The dance of sex—pursuit, retreat—of nymph and satyr, faun and fauness, has been going on for thousands upon thousands of years. And I am hardly the first to want to capture it on paper. As long as flesh exists, someone will rise from the warmth of the huddle in the cave and struggle to her knees—or his—to scribble pictures—or words—on the wall of the cave, to please—or irk—the gods and goddesses. We go on revealing our hearts in the hope that they will never stop beating. Vain hope! As long as I live, I know I will hold the pen that limns this satyr, this nymph, this dark, bedragoned wood.
And here, limpid and relaxed after love, are a faun and fauness drawn by Tiepolo. He kisses the top of her human brow; she closes slanted eyes in ecstasy. Her hooves are as hairy as his, but she has human breasts and a human heart, and he is melted, for a moment, by The Land of Fuck. The artist has raised her right hand, then scribbled it out, as if not knowing whether or not to give her that power.
In my mind’s eye, I erase these scribblings. I take out my little notebook with the marbled paper cover and quickly draw my version of the Tiepolo scene.

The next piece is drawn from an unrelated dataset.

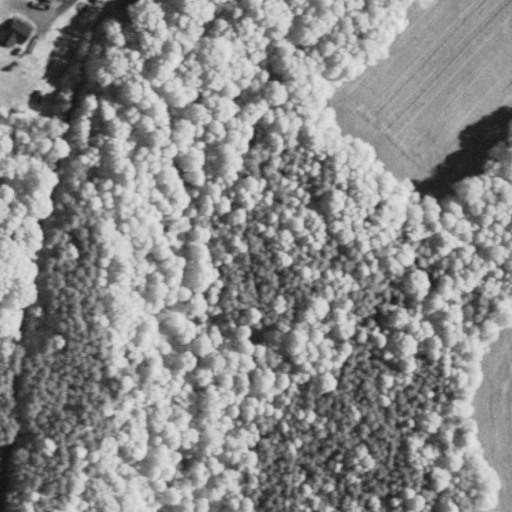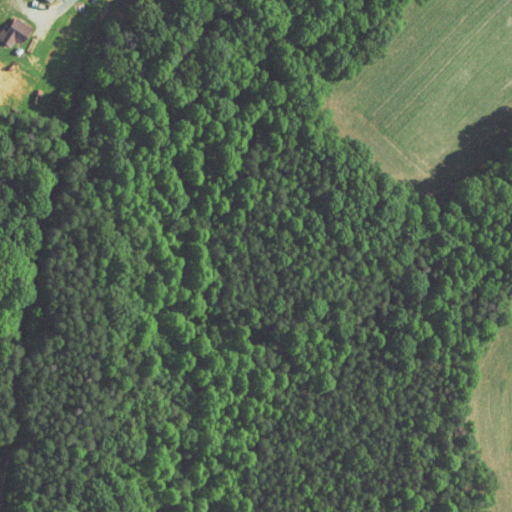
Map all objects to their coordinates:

My fauness lingers as languidly as his, but the hand she raises wields a drawing pen. As she dreams against her faun’s rough, hairy shoulder, she translates this fleeting scene of lust, of love, for future eyes to see.
I will go home and do a nymph-and-satyr series. I will draw my way back to sanity. Neither the Trobriands with Julian nor Venice with Renzo is the answer. I have my answer.
I hold it in my hand.
afterword by Isadora Wing
I
look back on my life, and all is confusion. My men, my child, my books, my flying lessons, my fears, my counterphobia, my fifteen minutes of fame. My search for serenity. In the middle of my life, I died and then was reborn.
At forty-five, you either perish or re-create yourself like a phoenix. I was chosen for the latter course.
What shall I do with this book I left behind, this husk of my old life, of the me I once was, and the other me I once was, heckling her? Is a novel a closed system—or does it open out into the world like a flower radiating fragrance, a flower that does not exist until somebody smells it?
Suppose you opened this book and a computer chip played Bessie Smith singing “Any Woman’s Blues”? Would it convince you of immortality? A novel is a strange loop. Novelist and protagonist constitute a sort of Möbius strip. Novel and reader another Möbius strip. The novelist writes because she foresees her own death. You (reader) read the book when she is dead and bring her back to life. As this book has brought me back to life. As your eyes and heart have brought me back to life (I almost wrote “back to laugh”—which is also true).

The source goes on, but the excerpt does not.